*What the exercise asks*. Please print exactly the lines below, from the start of the material up to and including the line with "em vigor </p>", but none of the pictures.

*Source data*.
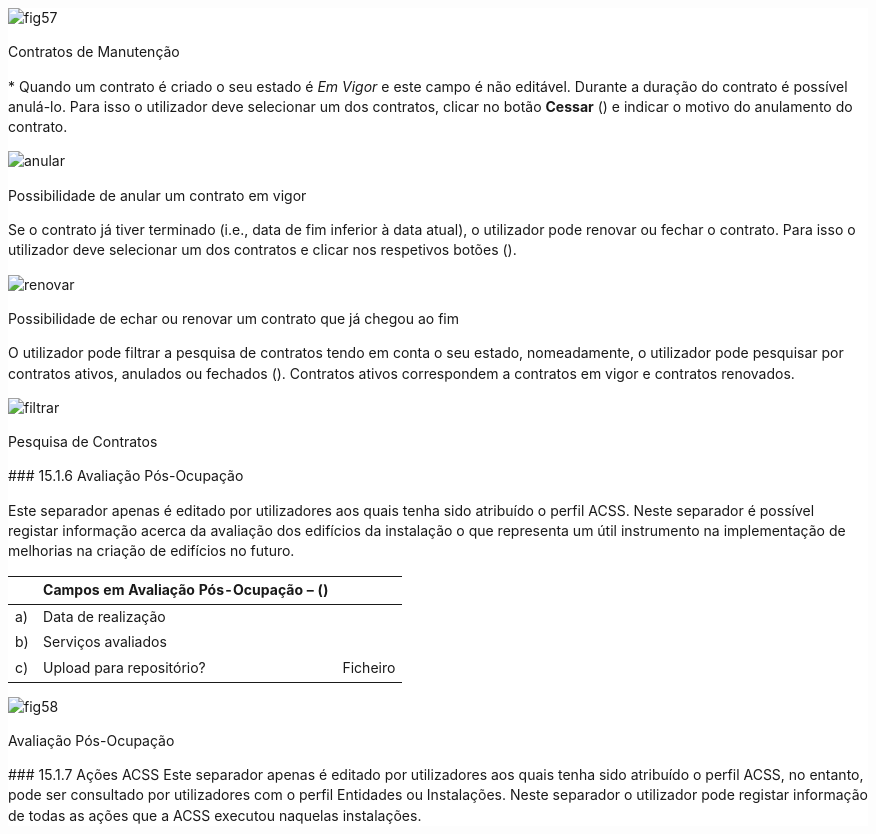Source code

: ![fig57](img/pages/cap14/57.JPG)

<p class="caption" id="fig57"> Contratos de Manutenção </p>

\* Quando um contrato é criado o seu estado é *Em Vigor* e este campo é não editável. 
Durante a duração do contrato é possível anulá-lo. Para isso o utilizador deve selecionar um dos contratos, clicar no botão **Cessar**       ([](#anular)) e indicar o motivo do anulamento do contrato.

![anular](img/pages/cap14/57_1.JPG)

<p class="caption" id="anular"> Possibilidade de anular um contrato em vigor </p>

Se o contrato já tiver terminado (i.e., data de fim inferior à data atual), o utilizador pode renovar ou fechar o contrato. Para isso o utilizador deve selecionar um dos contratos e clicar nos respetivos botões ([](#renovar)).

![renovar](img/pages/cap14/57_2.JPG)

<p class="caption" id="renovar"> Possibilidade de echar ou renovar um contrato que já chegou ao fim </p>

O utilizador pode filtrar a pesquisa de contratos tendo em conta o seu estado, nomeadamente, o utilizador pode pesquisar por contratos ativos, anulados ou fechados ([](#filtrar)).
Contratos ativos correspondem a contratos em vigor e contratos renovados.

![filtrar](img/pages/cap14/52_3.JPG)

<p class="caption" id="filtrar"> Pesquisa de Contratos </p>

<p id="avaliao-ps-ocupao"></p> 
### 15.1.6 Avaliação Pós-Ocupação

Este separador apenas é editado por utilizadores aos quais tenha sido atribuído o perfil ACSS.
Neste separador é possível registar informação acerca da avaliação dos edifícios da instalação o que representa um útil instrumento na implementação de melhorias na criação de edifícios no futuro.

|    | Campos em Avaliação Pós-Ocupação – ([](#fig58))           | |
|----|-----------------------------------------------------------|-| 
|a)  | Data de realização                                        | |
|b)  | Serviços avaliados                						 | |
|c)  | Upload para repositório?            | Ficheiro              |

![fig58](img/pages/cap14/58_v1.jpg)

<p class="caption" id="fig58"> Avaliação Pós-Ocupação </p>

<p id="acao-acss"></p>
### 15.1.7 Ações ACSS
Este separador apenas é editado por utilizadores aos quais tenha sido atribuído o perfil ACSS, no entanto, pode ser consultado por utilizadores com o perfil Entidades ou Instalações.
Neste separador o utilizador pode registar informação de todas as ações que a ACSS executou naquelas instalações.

*Result for this exercise*.
Source code

: ![fig57](img/pages/cap14/57.JPG)

<p class="caption" id="fig57"> Contratos de Manutenção </p>

\* Quando um contrato é criado o seu estado é *Em Vigor* e este campo é não editável. 
Durante a duração do contrato é possível anulá-lo. Para isso o utilizador deve selecionar um dos contratos, clicar no botão **Cessar**       ([](#anular)) e indicar o motivo do anulamento do contrato.

![anular](img/pages/cap14/57_1.JPG)

<p class="caption" id="anular"> Possibilidade de anular um contrato em vigor </p>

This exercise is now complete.